Erysipelas is a rare form of bacterial infection that primarily affects the face or legs. It is a variation of cellulitis (skin infection). However, where cellulitis can occur anywhere on the body and can be caused by a number of different bacteria, erysipelas is usually only caused by the bacteria Streptococcus pyogenes, and only occurs in the locations listed above.
One form of erysipelas, called swine erysipelas, was a persistent problem for pig farmers before the invention of antibiotics. Pigs would routinely die and entire farms could suffer from the disease. What began as injuries, in this case to the entire body, would quickly progress to organ damage and eventually lead to death. Pigs are now routinely inoculated for the disease in the form of preventive doses of antibiotics to avoid contracting the disease.
Erysipelas in humans is still rare. However, it requires immediate treatment. If left untreated, it can damage the heart and joints. If one looks at the lives of interesting people in the past or in family histories, one sees the death of many from erysipelas. Anyone who lived before the development of antibiotics would see the disease progress and settle particularly in the joints, where it would cause a lot of pain. Many in the Victorian era became addicted to opium in an attempt to address the pain of the condition.

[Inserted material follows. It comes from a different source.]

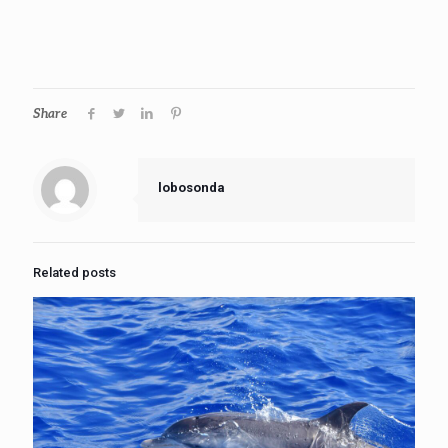
Share
lobosonda
Related posts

Today, erysipelas is almost always recognized. The rash on the face may follow a butterfly pattern, spreading over the nose and cheeks. Symptoms start quickly, and the rash is raised and turns orange or purple from small blood vessels bleeding into the skin. The pronounced swelling and color of the rash make it difficult to confuse erysipelas with other forms of cellulitis.
The rash is painful and may be accompanied by chills and fever. Such a rash means seeing a doctor as soon as possible to start treatment. Treatment in the early stages usually means a 2-week course of oral penicillin or a penicillin-derived antibiotic. If one is allergic to penicillin, some of the newer antibiotics can be used.
Erysipelas can spread rapidly, particularly to the joints. When the rash on the face or legs is not treated, people with the infection may require daily doses of antibiotics for life to keep joint infection to a minimum. Usually, however, the signs of the infection are so severe and painful that people will seek treatment early.
Anyone can get erysipelas, but it seems to be more prevalent among the very young and the elderly. There are several predisposing factors for contracting erysipelas. Most often, the bacteria enter a fresh surgical wound, and such swelling around the wound usually means at least some form of cellulitis. Insect bites, cuts, and pimples can expose one to the causative bacteria. On the face, this bacterium is commonly found in the nose and is responsible for most erysipelas found on the face.
Some populations are more likely to get erysipelas. Anyone with an autoimmune disease like lupus or HIV is at higher risk. Those who have poor blood perfusion through blocked veins, reduced heart function, or heart defects are also more likely to get the infection. Those who live in persistently unsanitary conditions, such as the homeless, seem more likely to get erysipelas. In addition, alcoholism is a risk factor for erysipelas and a number of other infections.